TASK BRIEF »
Using the listing below, set down exactly the lines from the one that contains "Figg et al." through the one that contains "Figure 9. Parameters", with no pictures.

INPUT MATERIAL »
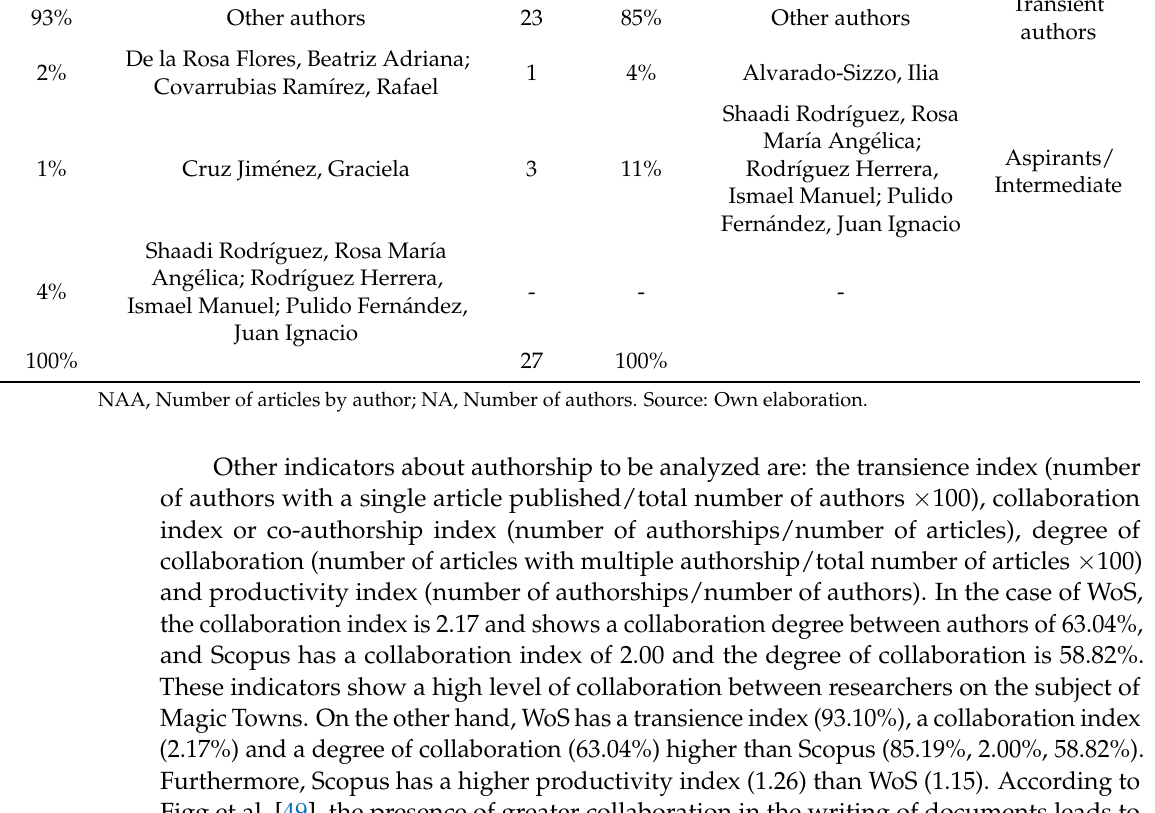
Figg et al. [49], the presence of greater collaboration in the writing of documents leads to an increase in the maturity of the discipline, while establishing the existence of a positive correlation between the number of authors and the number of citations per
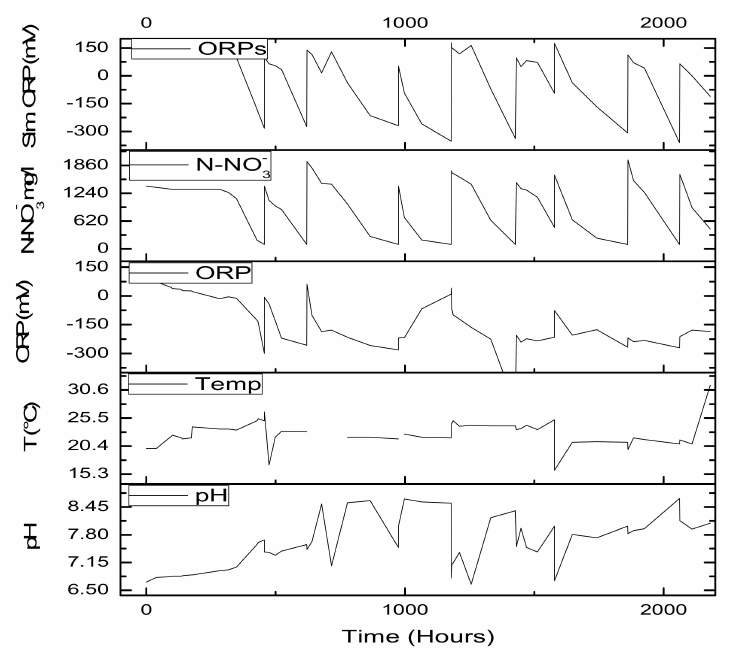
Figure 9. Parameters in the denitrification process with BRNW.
* * *
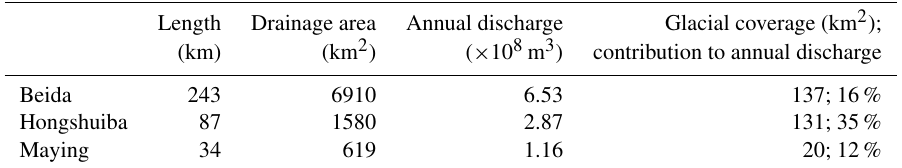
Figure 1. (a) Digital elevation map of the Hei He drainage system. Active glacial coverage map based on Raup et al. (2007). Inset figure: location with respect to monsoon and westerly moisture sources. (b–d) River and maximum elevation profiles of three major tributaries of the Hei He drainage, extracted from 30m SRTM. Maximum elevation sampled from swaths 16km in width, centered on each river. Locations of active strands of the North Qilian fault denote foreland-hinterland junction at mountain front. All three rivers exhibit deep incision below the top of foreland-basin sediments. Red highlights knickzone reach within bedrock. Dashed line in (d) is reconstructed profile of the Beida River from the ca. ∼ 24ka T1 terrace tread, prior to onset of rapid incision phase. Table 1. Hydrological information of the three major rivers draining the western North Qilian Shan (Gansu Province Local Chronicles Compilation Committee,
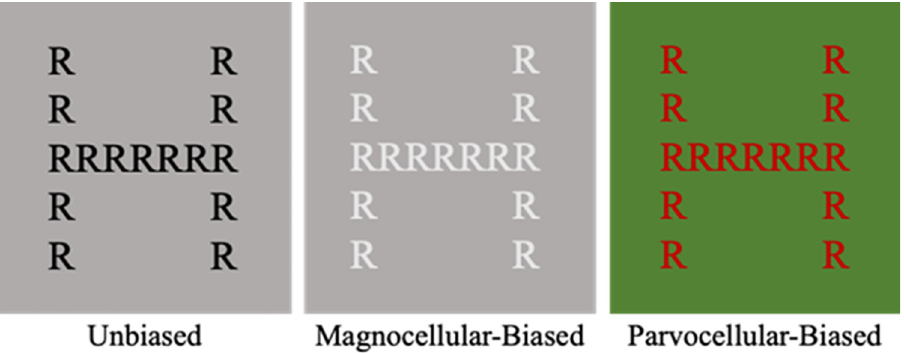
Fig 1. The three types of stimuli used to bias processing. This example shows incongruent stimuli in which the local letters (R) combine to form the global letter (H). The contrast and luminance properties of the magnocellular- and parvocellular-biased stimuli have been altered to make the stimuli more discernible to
* * *
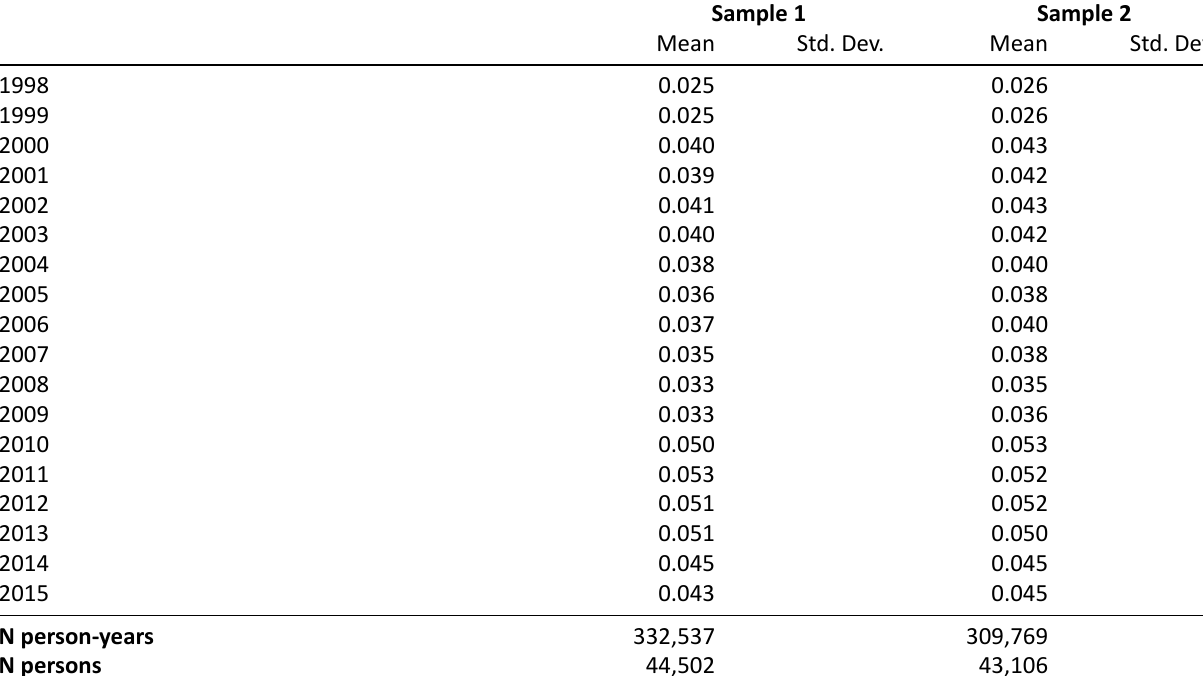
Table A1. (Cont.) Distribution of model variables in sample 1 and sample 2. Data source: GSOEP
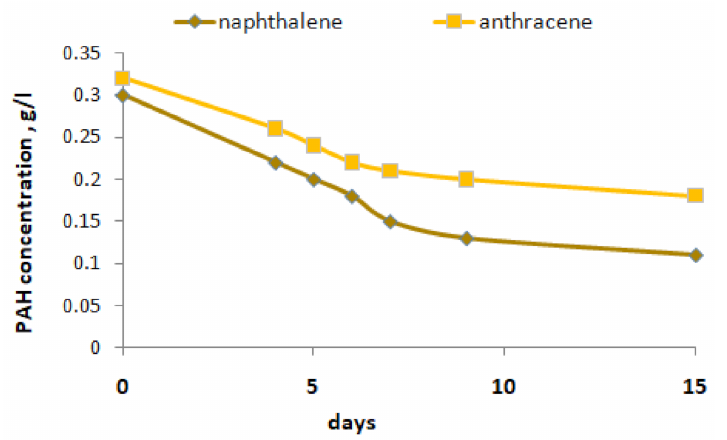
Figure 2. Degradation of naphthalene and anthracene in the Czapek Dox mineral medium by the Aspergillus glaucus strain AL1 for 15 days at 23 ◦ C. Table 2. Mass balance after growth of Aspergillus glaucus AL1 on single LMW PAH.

ANSWER TO THIS EXERCISE »
Figg et al. [49], the presence of greater collaboration in the writing of documents leads to an increase in the maturity of the discipline, while establishing the existence of a positive correlation between the number of authors and the number of citations per
Figure 9. Parameters in the denitrification process with BRNW.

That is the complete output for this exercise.